Daniel Larison


L’effondrement du régime de Bachar el-Assad est l’occasion pour les États-Unis de revoir leur politique syrienne en faillite. Les États-Unis auraient dû abandonner cette politique depuis des années, mais aujourd’hui il n’y a plus de prétextes pour poursuivre la punition collective du peuple syrien et la présence militaire américaine illégale sur le sol syrien. Le temps est venu d’alléger rapidement les sanctions et de procéder au retrait immédiat des forces américaines. Les États-Unis doivent enfin laisser la Syrie tranquille.

Les troupes américaines actuellement présentes en Syrie n’ont aucune raison valable d’y être. Les administrations successives ont maintenu des troupes en Syrie au nom de la lutte contre l’État islamique, mais il est clair depuis des années que leur véritable objectif non déclaré est de s’opposer à l’influence iranienne. L’Iran a retiré ses forces de Syrie avant le départ d’Assad, et il est peu probable qu’un nouveau gouvernement syrien les accueille à nouveau de sitôt. Washington ne peut plus invoquer le spectre de l’Iran pour justifier le maintien de centaines de soldats dans un pays où ils n’ont rien à faire.

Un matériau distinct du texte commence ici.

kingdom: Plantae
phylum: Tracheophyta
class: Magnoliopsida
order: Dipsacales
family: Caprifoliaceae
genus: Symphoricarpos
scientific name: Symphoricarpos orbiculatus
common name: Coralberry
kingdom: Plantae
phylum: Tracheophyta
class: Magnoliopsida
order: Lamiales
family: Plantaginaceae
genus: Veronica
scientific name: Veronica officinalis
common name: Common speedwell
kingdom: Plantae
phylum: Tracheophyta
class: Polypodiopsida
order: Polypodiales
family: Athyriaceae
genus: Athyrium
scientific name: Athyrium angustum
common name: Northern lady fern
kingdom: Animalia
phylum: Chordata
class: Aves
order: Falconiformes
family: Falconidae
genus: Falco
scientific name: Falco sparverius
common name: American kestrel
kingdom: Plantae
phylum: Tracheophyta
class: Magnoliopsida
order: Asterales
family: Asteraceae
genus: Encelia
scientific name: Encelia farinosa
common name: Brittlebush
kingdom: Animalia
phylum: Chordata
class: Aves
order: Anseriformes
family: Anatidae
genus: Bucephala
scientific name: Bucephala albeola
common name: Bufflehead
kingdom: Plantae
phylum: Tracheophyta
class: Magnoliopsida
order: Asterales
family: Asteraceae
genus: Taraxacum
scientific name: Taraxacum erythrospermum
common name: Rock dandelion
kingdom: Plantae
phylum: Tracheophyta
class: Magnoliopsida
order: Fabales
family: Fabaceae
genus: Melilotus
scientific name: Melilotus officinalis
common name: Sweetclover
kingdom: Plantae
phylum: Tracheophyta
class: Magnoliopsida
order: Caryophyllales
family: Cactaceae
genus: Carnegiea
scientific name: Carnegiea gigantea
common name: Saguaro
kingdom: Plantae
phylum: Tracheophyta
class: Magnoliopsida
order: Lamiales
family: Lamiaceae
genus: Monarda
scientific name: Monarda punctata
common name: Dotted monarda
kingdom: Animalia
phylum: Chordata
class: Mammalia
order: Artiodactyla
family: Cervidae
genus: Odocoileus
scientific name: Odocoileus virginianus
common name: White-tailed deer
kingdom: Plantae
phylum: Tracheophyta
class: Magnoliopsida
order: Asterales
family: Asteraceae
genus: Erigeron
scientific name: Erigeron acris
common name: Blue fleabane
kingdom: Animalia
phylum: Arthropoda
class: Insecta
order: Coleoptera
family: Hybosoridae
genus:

Quelle que soit la forme que prendra le gouvernement syrien, il sera en droit d’exiger le départ de toutes les forces étrangères de son territoire. Les États-Unis ne doivent pas attendre qu’on leur dise de partir. Il serait bon de retirer rapidement les forces américaines du pays afin d’éviter tout risque de conflit ou d’affrontement accidentel. Une fois que les troupes américaines auront quitté la Syrie, il n’y aura plus de raison d’avoir une présence militaire américaine en Irak non plus.

Les États-Unis sont illégalement en guerre en Syrie depuis neuf ans. Le Congrès n’a jamais autorisé le recours à la force ou les déploiements en Syrie, et il n’existe aucun mandat international permettant aux forces américaines d’opérer dans ce pays. Les États-Unis violent de manière flagrante le droit international et bafouent la souveraineté syrienne depuis près d’une décennie. Cela doit cesser immédiatement.

Maintenant qu’Assad n’est plus au pouvoir, il n’y a plus aucune justification possible pour maintenir des sanctions punitives de grande ampleur. Ces sanctions ont toujours été destructrices et ont principalement porté préjudice à la population civile en étranglant l’économie et en empêchant la reconstruction. Les sanctions ont exacerbé la grave crise humanitaire du pays et entravé l’acheminement de l’aide. Les sanctions générales étaient une politique terrible lorsqu’Assad était encore au pouvoir, et elles sont totalement indéfendables maintenant qu’il n’est plus là. Le Congrès devrait abroger la législation existante sur les sanctions et la prochaine administration devrait lever ou suspendre autant de sanctions qu’elle le peut.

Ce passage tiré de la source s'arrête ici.